* _TEXT BLOCK_:
######
# **Part I: Data collection**

## Note: This part (Part I) is framed in a seperated file with later parts(Part II - Part VI) since it takes long time to collect the data. 

### After running the codes in this file, we collect data with the features of:


*  **Up to date**: The time period is from April 1 to June 17 with the latest information for the past two months (**7393 days**)
* **Large volume**: The total raw data we collected for all parks in the above mentioned period contains **902338** rows, which helps us improve the model accuracy. (The total data for our vacancy prediction for Lee Garden One Car Park contains **6890** rows.)
*  **Requested types**: As described in the problem statement, we only collect data from car parks with “type” value “P” and “vacancy_type” value “A”
* **Different parks**: Although we deal with the basic problem, for this data collection part, we collected data with regards to all the parks

### We frame the data into three files:


*   Data_Onepark.csv: This *.csv* document is the one we used to solve our basic problem for the given Lee Garden One Car Park.
*   Data_MultiPark.csv: This *.csv* document is the one can be used to solve the advanced problem with informations of all parks included.
*   Data_Basic.csv: This *.csv* document for the basic information of each park, e.g. geographic information, telephone number, address, districts, etc.


### **Step 1: Import the libraries for collection data**

In [1]:
import json
import requests
import pandas as pd
import numpy as np

### **Step 2: Set intervals for the time period we choose for our data collection.**

In [2]:
data_interval = pd.date_range(start="2021/4/1", end="2021/6/17", freq="15T")

In [3]:
data_interval[36]

Timestamp('2021-04-01 09:00:00', freq='15T')

In [4]:
data_interval2 = list(data_interval)

In [5]:
data_interval2[-1]

Timestamp('2021-06-17 00:00:00', freq='15T')

In [6]:
# https://api.data.gov.hk/v1/historical-archive/get-file?url=https%3A%2F%2Fresource.data.one.gov.hk%2Ftd%2Fcarpark%2Fvacancy_all.json&time=
# 0210309-0900

data_interval2[-1].strftime('%Y%m%d-%H:%M').replace(":","")
######
* _RECORDS_:

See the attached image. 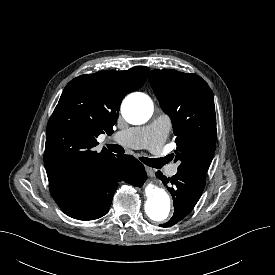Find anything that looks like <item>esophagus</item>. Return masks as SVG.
<instances>
[{
	"instance_id": "1",
	"label": "esophagus",
	"mask_w": 275,
	"mask_h": 275,
	"mask_svg": "<svg viewBox=\"0 0 275 275\" xmlns=\"http://www.w3.org/2000/svg\"><path fill=\"white\" fill-rule=\"evenodd\" d=\"M145 170H146V172H147V174L149 175V176H154V174H155V169H153V168H151V167H148V166H145Z\"/></svg>"
}]
</instances>
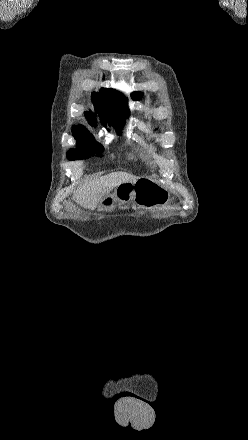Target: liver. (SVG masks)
I'll use <instances>...</instances> for the list:
<instances>
[{
	"label": "liver",
	"instance_id": "obj_1",
	"mask_svg": "<svg viewBox=\"0 0 248 440\" xmlns=\"http://www.w3.org/2000/svg\"><path fill=\"white\" fill-rule=\"evenodd\" d=\"M139 178L126 172H113L80 186L73 199L84 208L95 209L110 191L122 183H135Z\"/></svg>",
	"mask_w": 248,
	"mask_h": 440
}]
</instances>
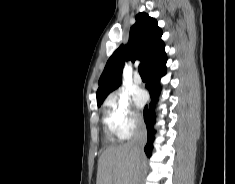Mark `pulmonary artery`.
<instances>
[{
  "mask_svg": "<svg viewBox=\"0 0 235 184\" xmlns=\"http://www.w3.org/2000/svg\"><path fill=\"white\" fill-rule=\"evenodd\" d=\"M133 81L136 85H140L142 83V78L137 72L133 75Z\"/></svg>",
  "mask_w": 235,
  "mask_h": 184,
  "instance_id": "pulmonary-artery-1",
  "label": "pulmonary artery"
}]
</instances>
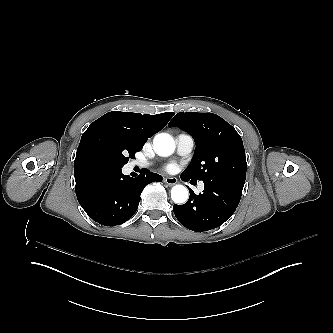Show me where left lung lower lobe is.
Here are the masks:
<instances>
[{
	"mask_svg": "<svg viewBox=\"0 0 333 333\" xmlns=\"http://www.w3.org/2000/svg\"><path fill=\"white\" fill-rule=\"evenodd\" d=\"M184 181H195L181 174ZM245 181L220 178L204 183L203 194L196 195L189 189L190 197L184 205H174L178 221L192 231H208L223 224L235 212Z\"/></svg>",
	"mask_w": 333,
	"mask_h": 333,
	"instance_id": "1",
	"label": "left lung lower lobe"
}]
</instances>
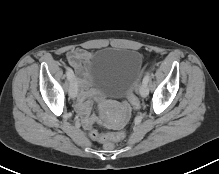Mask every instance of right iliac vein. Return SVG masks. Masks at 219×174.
I'll return each instance as SVG.
<instances>
[{
    "mask_svg": "<svg viewBox=\"0 0 219 174\" xmlns=\"http://www.w3.org/2000/svg\"><path fill=\"white\" fill-rule=\"evenodd\" d=\"M68 92H69V96L72 99H74L76 97V95H77V82L75 79L70 82Z\"/></svg>",
    "mask_w": 219,
    "mask_h": 174,
    "instance_id": "63e3f726",
    "label": "right iliac vein"
}]
</instances>
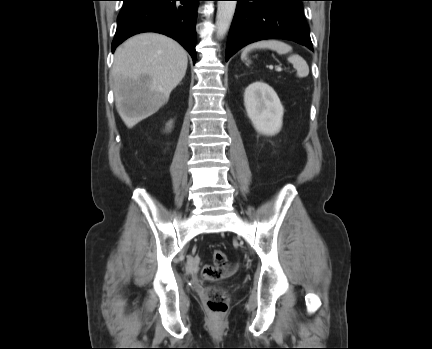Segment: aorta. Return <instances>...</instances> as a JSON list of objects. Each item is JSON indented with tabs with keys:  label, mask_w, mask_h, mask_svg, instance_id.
Returning <instances> with one entry per match:
<instances>
[{
	"label": "aorta",
	"mask_w": 432,
	"mask_h": 349,
	"mask_svg": "<svg viewBox=\"0 0 432 349\" xmlns=\"http://www.w3.org/2000/svg\"><path fill=\"white\" fill-rule=\"evenodd\" d=\"M236 1H218L216 15V36L221 39L227 33L236 9Z\"/></svg>",
	"instance_id": "1"
}]
</instances>
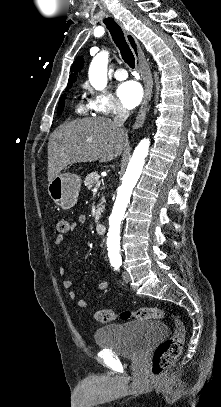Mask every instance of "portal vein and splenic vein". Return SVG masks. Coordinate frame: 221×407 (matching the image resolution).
<instances>
[{
  "instance_id": "18ae733b",
  "label": "portal vein and splenic vein",
  "mask_w": 221,
  "mask_h": 407,
  "mask_svg": "<svg viewBox=\"0 0 221 407\" xmlns=\"http://www.w3.org/2000/svg\"><path fill=\"white\" fill-rule=\"evenodd\" d=\"M100 185H101V181H97V182H96V185H95V189L99 188Z\"/></svg>"
}]
</instances>
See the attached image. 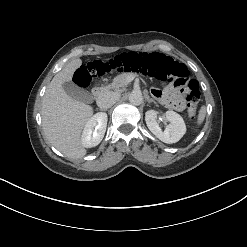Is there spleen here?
Listing matches in <instances>:
<instances>
[{
    "instance_id": "obj_1",
    "label": "spleen",
    "mask_w": 247,
    "mask_h": 247,
    "mask_svg": "<svg viewBox=\"0 0 247 247\" xmlns=\"http://www.w3.org/2000/svg\"><path fill=\"white\" fill-rule=\"evenodd\" d=\"M205 115H206V107L205 106H202L200 111H199V114H198V118H197V125H201L204 118H205Z\"/></svg>"
}]
</instances>
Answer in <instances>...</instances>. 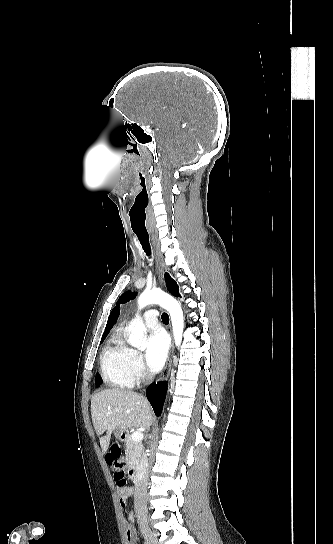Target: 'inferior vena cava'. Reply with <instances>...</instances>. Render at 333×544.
Masks as SVG:
<instances>
[{
  "instance_id": "1",
  "label": "inferior vena cava",
  "mask_w": 333,
  "mask_h": 544,
  "mask_svg": "<svg viewBox=\"0 0 333 544\" xmlns=\"http://www.w3.org/2000/svg\"><path fill=\"white\" fill-rule=\"evenodd\" d=\"M147 485L148 460L146 454L143 453L138 466L134 494V508L139 519H145L147 516Z\"/></svg>"
}]
</instances>
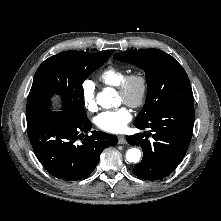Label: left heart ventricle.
<instances>
[{"label": "left heart ventricle", "mask_w": 221, "mask_h": 221, "mask_svg": "<svg viewBox=\"0 0 221 221\" xmlns=\"http://www.w3.org/2000/svg\"><path fill=\"white\" fill-rule=\"evenodd\" d=\"M119 97H120V100H121V101H123V98H122V96H121V95H119Z\"/></svg>", "instance_id": "b2bd125f"}]
</instances>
######
* _YOUR TASKS_:
A: Do these statements agree with the car park data collection notebook? (i) Data was collected only from car parks whose "type" value is "P" and whose "vacancy_type" value is "A". (ii) The data for Lee Garden One Car Park is kept in Data_MultiPark.csv. (iii) The time points for collection are spaced 30 minutes apart. Answer yes or no for each, and quote the deciding words of the notebook.
B: Could you carry on the car park data collection notebook from its last line?

* _EXPECTED OUTPUTS_:
A:
(i) Yes: "we only collect data from car parks with “type” value “P” and “vacancy_type” value “A”"
(ii) No: "Data_Onepark.csv: This *.csv* document is the one we used to solve our basic problem for the given Lee Garden One Car Park."
(iii) No: "freq="15T""

B:
'20210617-0000'

### **Step 3: Time format conversion**

In [7]:
converted_dates = []

for i, date in enumerate(data_interval2):
  converted_dates.append(data_interval2[i].strftime('%Y%m%d-%H:%M').replace(":",""))

len(converted_dates)

7393

In [8]:
converted_dates[-1]

'20210617-0000'

In [9]:
base_url = 'https://api.data.gov.hk/v1/historical-archive/get-file?url=https%3A%2F%2Fresource.data.one.gov.hk%2Ftd%2Fcarpark%2Fvacancy_all.json&time=' 

def combine_url(date):
  return base_url+date

map(combine_url, converted_dates)

<map at 0x7f47389a3690>

In [10]:
# the url for each time interval
url_list = list(map(combine_url, converted_dates))

### **Step 4: The core algorithms for us to collect data from gov. API**

In [None]:
result_df_list = []

for url in url_list:
  json_data = requests.get(url).content
  data_CarPark = json.loads(json_data)
  CarPark_typeP= pd.json_normalize(data_CarPark['car_park'],record_path=['vehicle_type'],meta=['park_id'])
  CarPark_P = CarPark_typeP[CarPark_typeP['type']=='P']
  CarPark_notype = CarPark_P.drop(['type'],axis =1)
  CarPark_d2 =CarPark_notype.to_dict('records')
  CarPark_d3= pd.json_normalize(CarPark_d2,record_path=['service_category'],meta=['park_id'])
  Car_vacancy = CarPark_d3[CarPark_d3['vacancy_type']=='A']
  result_df_list.append(Car_vacancy)
vacancy_df = pd.concat(result_df_list)

### **Step 5: Save the data to the .csv file for later usage**

In [None]:
vacancy_df.to_csv(r'/content/sample_data/Data_Multiparks.csv', index = False)


### **Step 6: Read the file for the basic information**

In [None]:
# read the first document and get the geographical information
url_Basic = 'https://resource.data.one.gov.hk/td/carpark/basic_info_all.json'
data_Basic= json.loads(requests.get(url_Basic).content)
data_dis = pd.json_normalize(data_Basic['car_park'])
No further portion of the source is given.